- **Task to complete**
Only one stretch of the data below is wanted: the lines from the one with "right knee: (401, 1065)" through the one with "neck: (737, 960)", repeated exactly.
(Entries supplied begins)
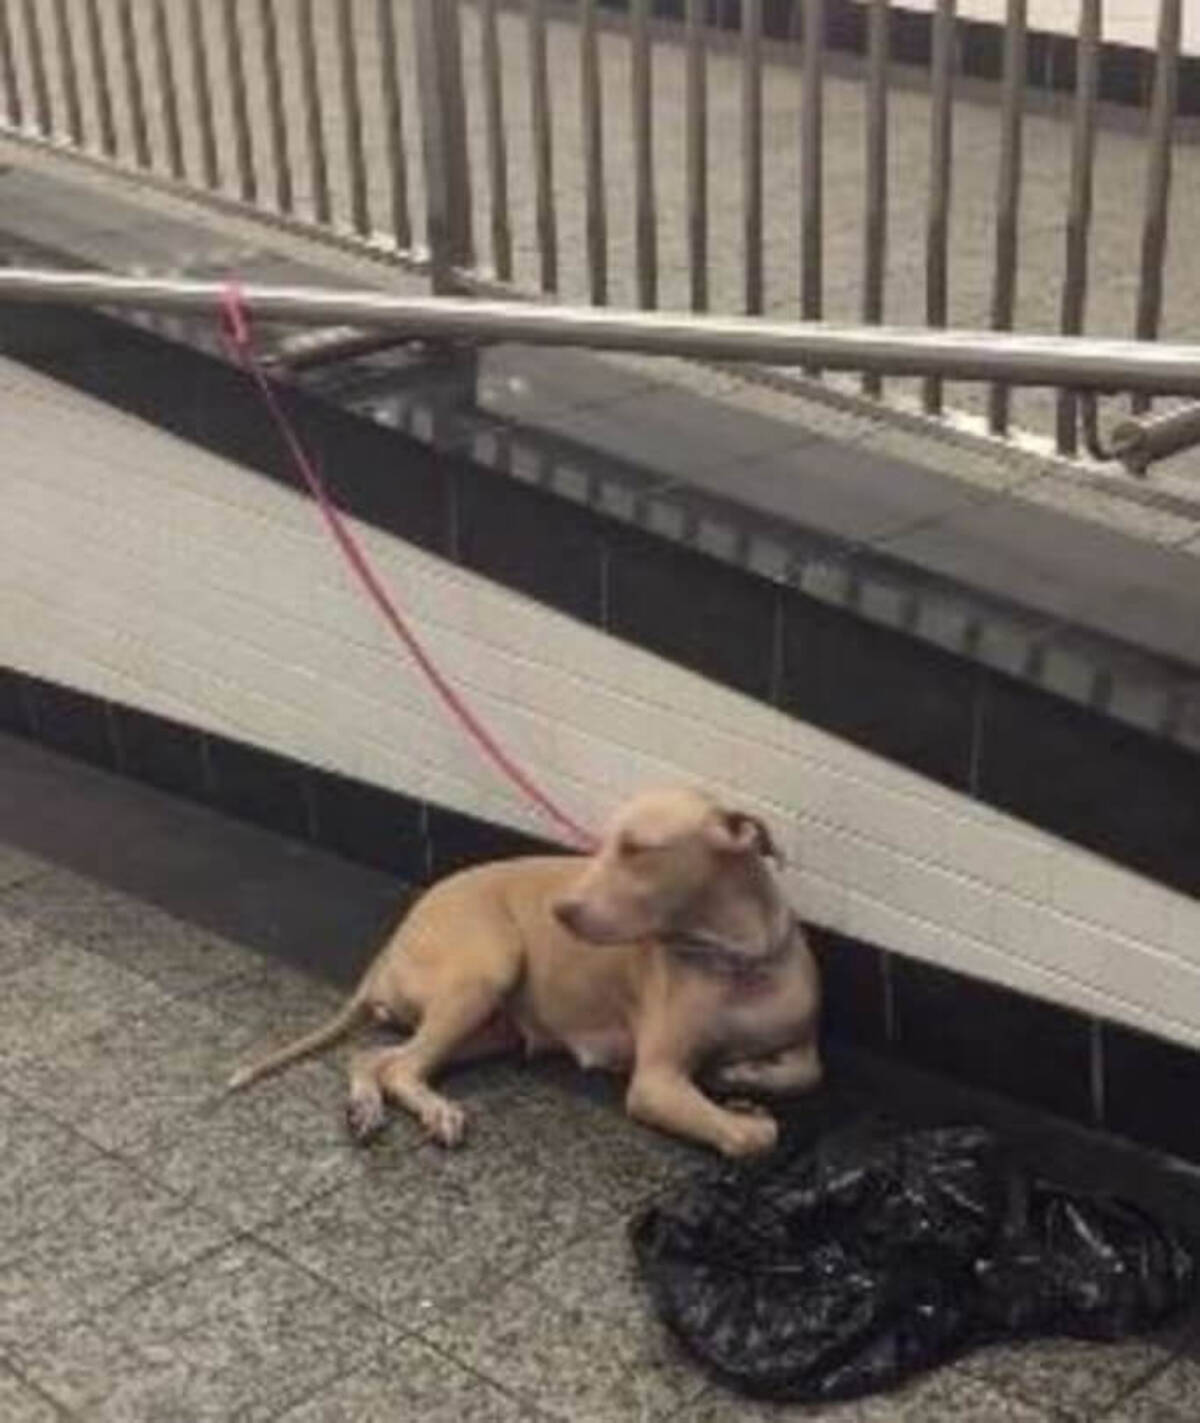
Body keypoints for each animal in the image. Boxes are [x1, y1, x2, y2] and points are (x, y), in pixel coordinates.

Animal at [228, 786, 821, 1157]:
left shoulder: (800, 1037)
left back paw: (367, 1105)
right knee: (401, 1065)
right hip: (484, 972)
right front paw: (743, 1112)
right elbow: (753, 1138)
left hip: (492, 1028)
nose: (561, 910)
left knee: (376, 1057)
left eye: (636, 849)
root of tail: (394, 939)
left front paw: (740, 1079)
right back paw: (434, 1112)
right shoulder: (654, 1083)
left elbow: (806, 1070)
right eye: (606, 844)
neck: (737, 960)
(Entries supplied ends)
(Entries supplied begins)
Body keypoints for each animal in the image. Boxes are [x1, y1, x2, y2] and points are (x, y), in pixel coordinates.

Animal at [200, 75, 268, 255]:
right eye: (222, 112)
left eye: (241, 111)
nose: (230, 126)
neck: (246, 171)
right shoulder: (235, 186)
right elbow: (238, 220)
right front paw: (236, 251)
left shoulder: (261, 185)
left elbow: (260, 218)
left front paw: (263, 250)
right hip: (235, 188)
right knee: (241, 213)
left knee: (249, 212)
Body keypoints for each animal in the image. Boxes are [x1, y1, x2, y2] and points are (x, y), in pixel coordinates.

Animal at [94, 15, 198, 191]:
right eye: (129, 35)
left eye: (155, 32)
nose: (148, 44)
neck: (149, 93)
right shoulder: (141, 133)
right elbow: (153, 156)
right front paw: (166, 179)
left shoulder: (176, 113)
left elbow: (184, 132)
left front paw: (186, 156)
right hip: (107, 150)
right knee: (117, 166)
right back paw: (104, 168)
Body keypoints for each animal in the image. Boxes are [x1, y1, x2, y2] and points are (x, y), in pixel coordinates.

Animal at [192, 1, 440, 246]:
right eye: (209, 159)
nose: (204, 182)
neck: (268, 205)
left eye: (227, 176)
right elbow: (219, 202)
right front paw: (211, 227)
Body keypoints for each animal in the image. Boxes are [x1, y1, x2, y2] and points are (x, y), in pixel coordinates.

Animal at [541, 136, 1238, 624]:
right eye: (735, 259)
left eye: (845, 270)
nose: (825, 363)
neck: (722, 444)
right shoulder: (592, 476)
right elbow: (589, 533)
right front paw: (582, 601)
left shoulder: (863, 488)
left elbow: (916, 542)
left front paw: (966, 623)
(Entries supplied ends)
- **Answer to the problem**
right knee: (401, 1065)
right hip: (484, 972)
right front paw: (743, 1112)
right elbow: (753, 1138)
left hip: (492, 1028)
nose: (561, 910)
left knee: (376, 1057)
left eye: (636, 849)
root of tail: (394, 939)
left front paw: (740, 1079)
right back paw: (434, 1112)
right shoulder: (654, 1083)
left elbow: (806, 1070)
right eye: (606, 844)
neck: (737, 960)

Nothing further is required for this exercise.